▶ [TEXT]
BEGIN

As the UN secretary-general shared a message on 12 May with religious leaders about how our shared vulnerability to the coronavirus pandemic reveals our common humanity, World Council of Churches leaders agreed that solidarity is a foundation of a meaningful global response. Joined by leaders from the Jewish, Christian and Muslim faiths, the UN chief cited previous public health crises, including HIV/AIDS and Ebola, noting how spiritual leadership had been a positive benefit in terms of community values, attitudes and actions.
Dr Agnes Abuom, World Council of Churches moderator, said church and spiritual leaders have an unprecedented role and responsibility. “At this moment in history, our collective commitment and service must take into account the human rights of all people, even when we can’t gather together,” Abuom said. “The global health crisis has magnified the need for reassurance, accurate information and the constant push for human dignity for all people.”

END

▶ [Data items]
BEGIN

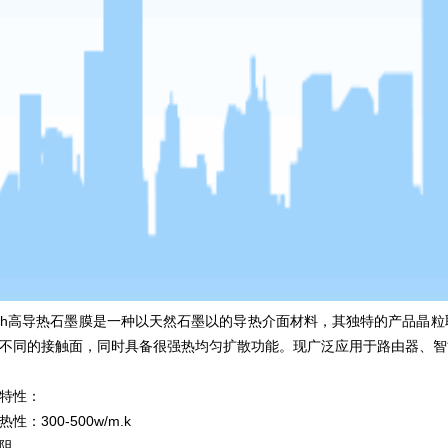
h高导热石墨膜是一种以天然石墨以的导热介面材料，其独特的产品晶粒
不同的接触面，同时具备很强热均匀扩散功能。现广泛应用于路由器、智
特性：
性：300-500w/m.k
阻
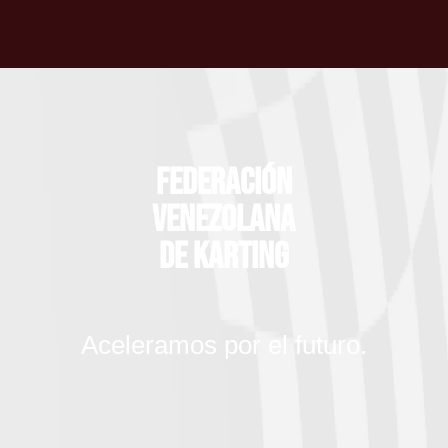
Federación
Venezolana
de Karting
Aceleramos por el futuro.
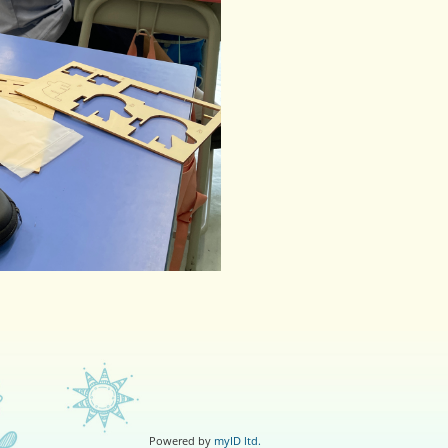
Powered by
myID ltd.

END

▶ [APPLY WHAT YOU READ]
(1) According to the article, on what date did the UN secretary-general share a message with religious leaders?
(2) From the article, copy everything from "As the UN secretary-general" down to "attitudes and actions.".
The records are not needed for any of this.

▶ [SOLVED PROBLEMS]
(1) 12 May

(2)
As the UN secretary-general shared a message on 12 May with religious leaders about how our shared vulnerability to the coronavirus pandemic reveals our common humanity, World Council of Churches leaders agreed that solidarity is a foundation of a meaningful global response. Joined by leaders from the Jewish, Christian and Muslim faiths, the UN chief cited previous public health crises, including HIV/AIDS and Ebola, noting how spiritual leadership had been a positive benefit in terms of community values, attitudes and actions.